Thankfully, it immediately killed the lice, however, I retreated with DE a week later (because more lice had hatched) and DE did the job just fine with zero chemicals and absolutely no reaction. I completely understand there is a DE debate on whether it is safe or not, but when used wisely, it works wonders, and my own body thanked me afterwards as well.
|Lice eggs — Photo via poultrykeeper.com|
1. Examine all chickens. Lice will be visible on the skin of the belly and around the vent. They will be nasty and crawling quickly, so look thoroughly. Assume that all of your flock could potentially have lice or lice eggs on them. Lice eggs will be seen (pictured above) at the base and on the shaft of the feather. Separate chickens that look anemic or lethargic from the rest of the flock. For chickens that visibly have lice on them, dust (to the skin) cautiously with food grade Diatomaceous Earth (DE). Wood ash is a more natural option if you are against DE. However, DE works just fine on our homestead and we have absolutely zero issues using it.
2. Create a large bathing area for your chickens if you do not already have one. Fill it with fresh wood ash. Wood ash is a completely all natural way to rid chickens of lice and mites. In fact, you can even rub your chickens down (to the skin) with wood ash and a little dusty dirt rather than using DE. It will naturally kill mites and lice. Make sure there is plenty of wood ash in the dust bathing area for the next 4 weeks.
3. Thoroughly clean out coop and give a good layer of DE to the entire coop, including roosts and nesting boxes. Do not put bedding down for 1 hour. Do not allow your chickens back into the coop for 2 hours so that the dust settles. Lock them in their run or allow them to free range without coop access for 2 hours, total.
I hope that my horrible experience can help many of you. I doubt we will ever have to deal with this again, as we are completely on top of things now and will give any new hens brought in a thorough run down. However, sometimes life just throws you lemons — and it is better to be prepared now than when you actually need the reference!
As always, the key is prevention — weekly check overs, quarantining new chickens, a clean coop and living area, and good diets are important!

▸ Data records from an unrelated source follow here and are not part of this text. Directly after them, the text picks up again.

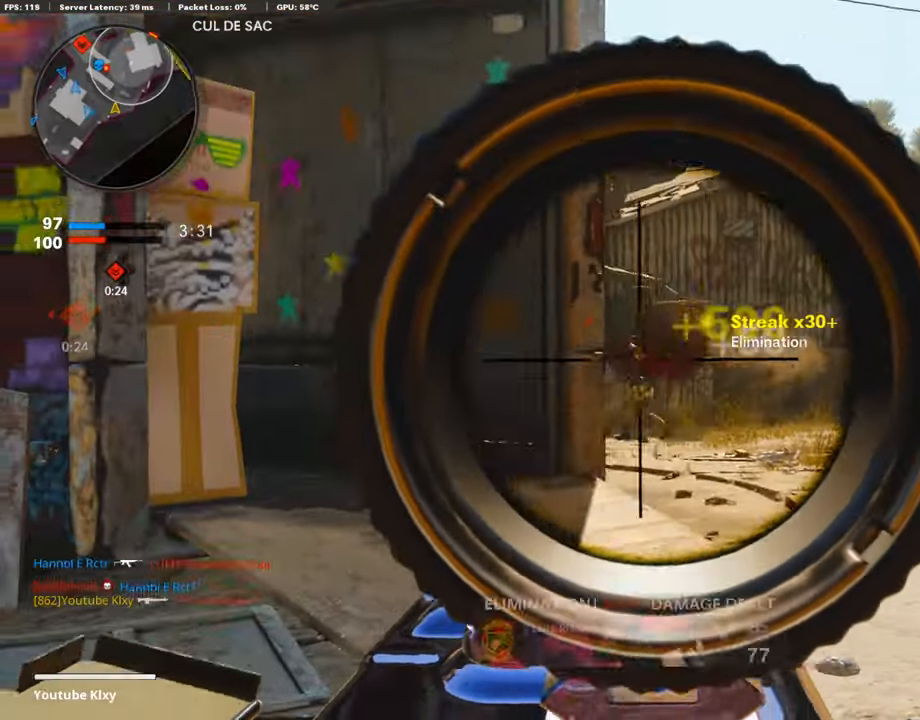
{"buttons": ["L3"], "left_stick": "up-right", "right_stick": "center", "events": [[203, "L1", "up"], [220, "right_stick", "right"], [237, "R1", "up"], [305, "left_stick", "up-right"], [321, "L3", "down"], [423, "right_stick", "center"]]}
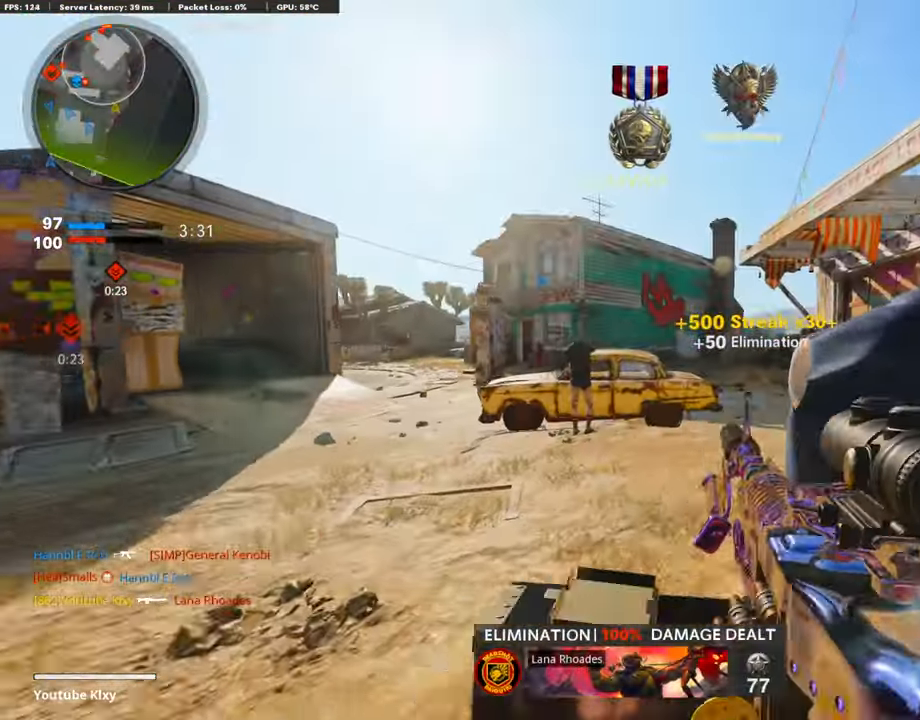
{"buttons": [], "left_stick": "up-right", "right_stick": "center", "events": [[102, "L3", "up"], [136, "right_stick", "left"], [237, "right_stick", "center"], [339, "right_stick", "right"], [491, "right_stick", "center"]]}
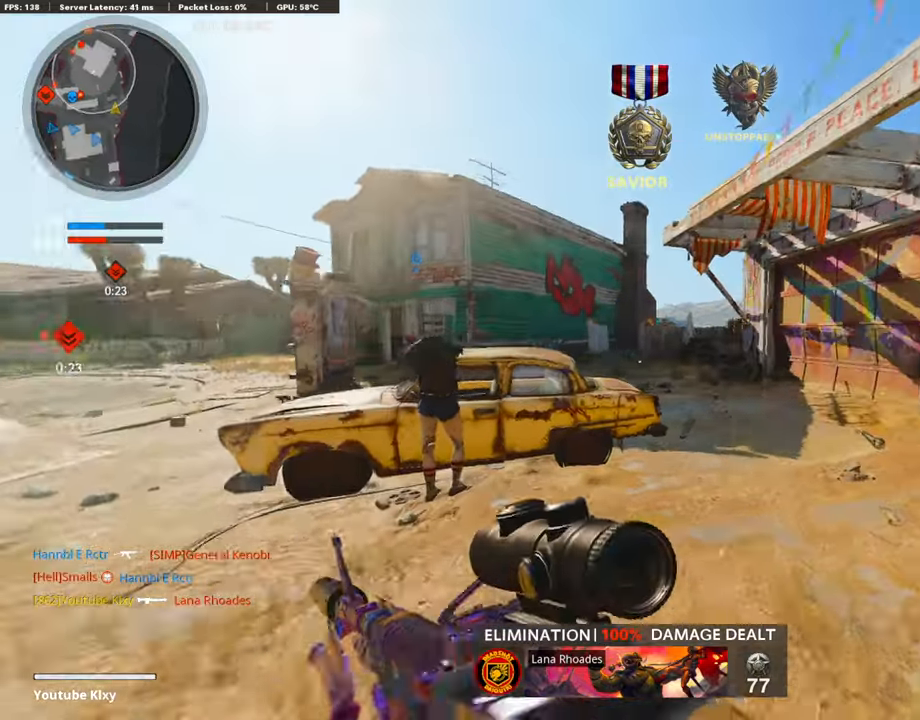
{"buttons": [], "left_stick": "up", "right_stick": "center", "events": [[16, "right_stick", "left"], [118, "R3", "down"], [135, "L3", "down"], [135, "left_stick", "up"], [202, "right_stick", "center"], [219, "R3", "up"], [287, "R3", "down"], [405, "R3", "up"], [405, "right_stick", "left"], [422, "L3", "up"], [456, "right_stick", "center"]]}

On our homestead, we strive to treat as naturally as possible. Certainly, there are some dire instances when less natural remedies must be used. However, thankfully, we have not had to use anything other than all natural treatments for quite some time now.
With that said, if you find that this natural remedy is just too much, or your chickens aren’t progressing, the chemical fix is simple and can be used as a last resort. Don’t beat yourself up about it!! Use 2-3 drops of Eprinex or Ivermectin on the skin of the back of the chickens neck. Just keep in mind there is a withdrawal period of 2 weeks after treating, and you’ll probably have to treat once a week for 2-4 weeks.